The saying "any publicity is good publicity" stems from the unfortunate tendency to fixate on controversy, especially when its origin is repulsive. Ever found yourself stuck in traffic only to realize the flow of cars is being held up by a line of gawkers slowing down to observe a tragic car accident? For whatever reason, we have a difficult time turning their heads the other way. The same can be said for the frenzy surrounding George Zimmerman, among others currently in the spotlight. But the truth of the matter is: These figures don't deserve our attention. In fact, they're taking it away from greater issues that could be more productively addressed.
Instead of drawing attention to Zimmerman's nauseating decision to auction off the gun with which he shot and killed 17-year-old Trayvon Martin, we could be focusing on the efforts being made to stop such incidences from happening again. (It should be noted that after the public outcry, Zimmerman's online auction page has been deleted.) After all, Zimmerman has already been acquitted, and any details surrounding his life from that point on are purely sensationalist. Nothing he has to say or to offer the world changes the fact that Martin is dead and that power is abused in a variety of occupational fields.
The same attention-mongering mentality has influenced the political scheme, especially in the past year. By March 2016, for example, Trump had already earned himself nearly $2 billion in free media time. That's over double the time media had allotted to Hillary Clinton for free. Trump was clever enough to take advantage of it by spewing one offense after the other, knowing that media consumers wouldn't be able to resist the dramatic overtones. The nation didn't skip a beat when it came to recording any discriminatory or xenophobic comment he made.
For him, though, that attention was true power. It shouldn't come as any surprise that he's now the Republican Party's presumptive nominee.
Like it or not, we, as media consumers, play a role in enabling unattractive viewpoints to perpetuate themselves. This applies to issues as well as to public figures. For example, North Carolina's bathroom bill has attracted the attention of the federal government and even other nations. Though the bill's reasoning is discriminatory against the LGBT and trans communities, nobody is paying attention to the fact that it can't actually be implemented effectively. Mother Jones' Samantha Michaels asked local police station representatives whether they actually have the power to arrest people for going to the incorrect bathroom, Asheville Police Department spokeswoman Christina Hallingse assured her, "We're not checking birth certificates.
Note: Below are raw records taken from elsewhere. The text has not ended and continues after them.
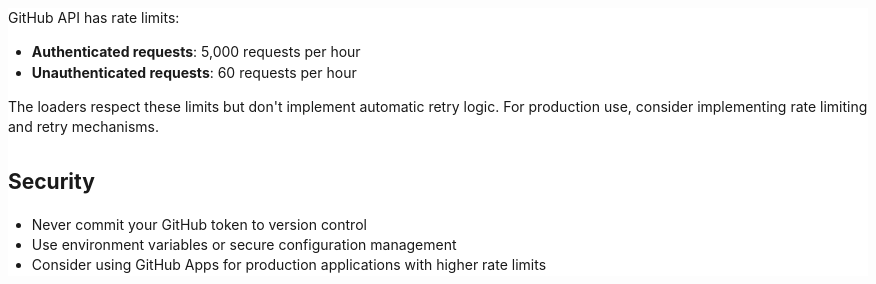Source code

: GitHub API has rate limits:
- **Authenticated requests**: 5,000 requests per hour
- **Unauthenticated requests**: 60 requests per hour

The loaders respect these limits but don't implement automatic retry logic. For production use, consider implementing rate limiting and retry mechanisms.

## Security

- Never commit your GitHub token to version control
- Use environment variables or secure configuration management
- Consider using GitHub Apps for production applications with higher rate limits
We just don't have the police power to be able to do that in bathrooms."
Meanwhile, a bill that would allow businesses to openly discriminate against LGBT individuals is being passed in Mississippi unnoticed. Unlike the North Carolina bill, this bill would affect the everyday life of citizens. Unlike North Carolina, the U.S. Justice Department sent a letter to Mississippi asking them to repeal it.
We can only consume a certain amount of information. Let's make it worth our while.